If we have a child who is sick or has mental problems, we will try our best to understand. If they scream and shout and insult us, we don’t take it personally. We accept it, because we know that they are ill. In the same way, sentient beings who attack us are influenced by their ignorant mind. They are deluded. 

Parents give so much love to their children, without any expectations. Well, actually, there are a lot of expectations that the parents have, and the children have too. Nowadays, parents have big expectations from their children. In India, if the child gets low marks at school, the parents really scold them. Many kids even take their own lives because they don’t get good marks. In China too. The pressure is the expectation. 

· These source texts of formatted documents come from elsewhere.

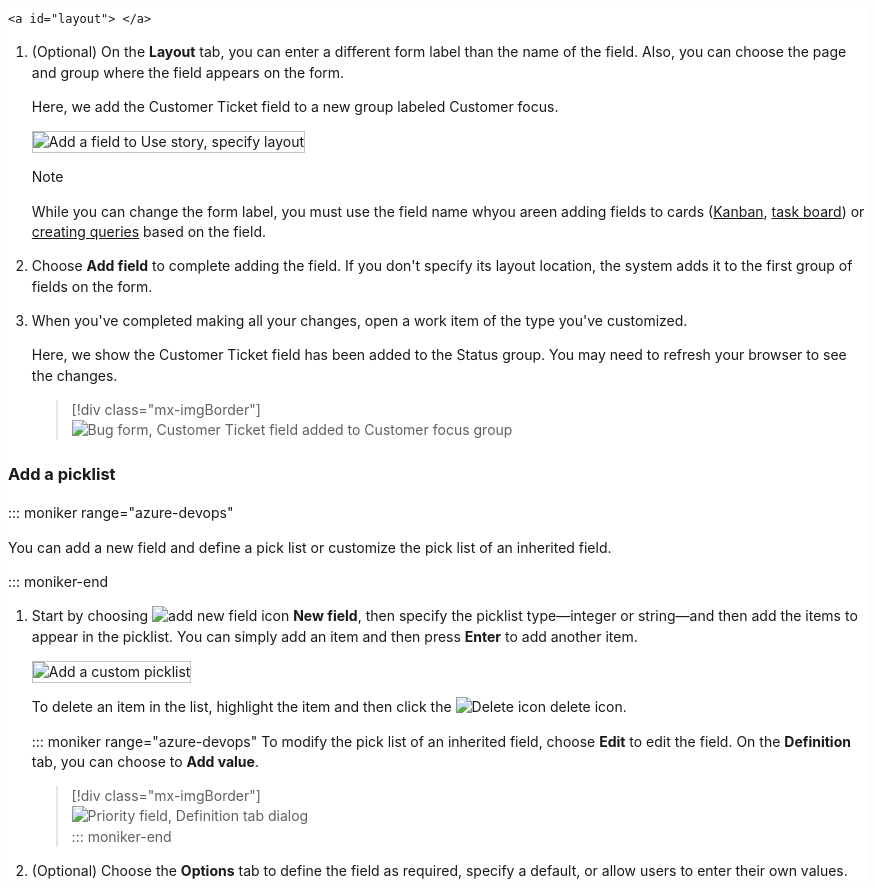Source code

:     <a id="layout"> </a>

1.  (Optional) On the <strong>Layout</strong> tab, you can enter a different form label than the name of the field. Also, you can choose the page and group where the field appears on the form.

    Here, we add the Customer Ticket field to a new group labeled Customer focus.

    <img src="media/process/cpfield-customer-ticket-layout.png" alt="Add a field to Use story, specify layout" style="border: 1px solid #C3C3C3;" />  

    > [!NOTE]  
    > While you can change the form label, you must use the field name whyou areen adding fields to cards ([Kanban](../../../boards/boards/customize-cards.md#fields), [task board](../../../boards/sprints/customize-taskboard.md)) or [creating queries](../../../boards/queries/using-queries.md) based on the field.

1.  Choose <strong>Add field</strong> to complete adding the field. If you don't specify its layout location, the system adds it to the first group of fields on the form.

1.  When you've completed making all your changes, open a work item of the type you've customized.

    Here, we show the Customer Ticket field has been added to the Status group. You may need to refresh your browser to see the changes.

    > [!div class="mx-imgBorder"]  
    > ![Bug form, Customer Ticket field added to Customer focus group](media/process/cpfield-bug-form-customized-customer-ticket.png)

<a id="pick-list"> </a>

### Add a picklist

::: moniker range="azure-devops"

You can add a new field and define a pick list or customize the pick list of an inherited field.

::: moniker-end

1.  Start by choosing ![add new field icon](media/process/new-field-icon.png) <strong>New field</strong>, then specify the picklist type&mdash;integer or string&mdash;and then add the items to appear in the picklist. You can simply add an item and then press **Enter** to add another item.

    <img src="media/process/add-a-field-pick-list-up1.png" alt="Add a custom picklist" style="border: 1px solid #C3C3C3;" />  

    To delete an item in the list, highlight the item and then click the ![Delete icon](../../../media/icons/delete_icon.png) delete icon.

    ::: moniker range="azure-devops"
    <a id="edit-picklist-inherited" />
    To modify the pick list of an inherited field, choose **Edit** to edit the field. On the **Definition** tab, you can choose to **Add value**.

    > [!div class="mx-imgBorder"]  
    > ![Priority field, Definition tab dialog](media/field/edit-priority-picklist.png)  
    > ::: moniker-end

2.  (Optional) Choose the <strong>Options</strong> tab to define the field as required, specify a default, or allow users to enter their own values.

In the West, as I experienced it, people sort of follow their own talent. What you feel good about and what you like, you follow it. But in India, the pressure to get good grades is there. Not because they love their child so much but because they love their reputation so much. With less expectations, there is not much of a problem. For us, though, when we don’t have any expectations, automatically we feel that we are cutting the bond. As though we don’t care anymore. But bodhisattvas don’t cut the bond. The connection is there because real compassion is there. The source of bodhichitta is compassion. 


Let’s dedicate all the positive potential we’ve created together now. 

Whenever you have a problem in your life, remember that it is within your power to use this problem to develop so many amazing qualities. If we think like this, we will see that training in this is worth the effort. When you go to the shop and start bargaining and wonder why you are bargaining and why the other person also wants to get so much money from you, it is quite fun, actually. It’s fun to analyze the situations we find ourselves in. And in India, you can practice so much patience. There are so many opportunities here to practice patience. Starting with the taxi driver when you arrive at the airport! In the West, you are quite polite. 

One of my friends said that, in America, he went to a wild forest area and there was one washroom with many people lined up outside. He also lined up. Maybe ten people were waiting. He asked why they were waiting. They said there was one person inside the washroom who still hadn’t come out. Then they started to get angry. There was a sign saying, “Wait your turn.” The door was locked but, actually, there was nobody inside! They were blinded by the rules. So, do your best to practice in whatever daily life and whenever you encounter problems.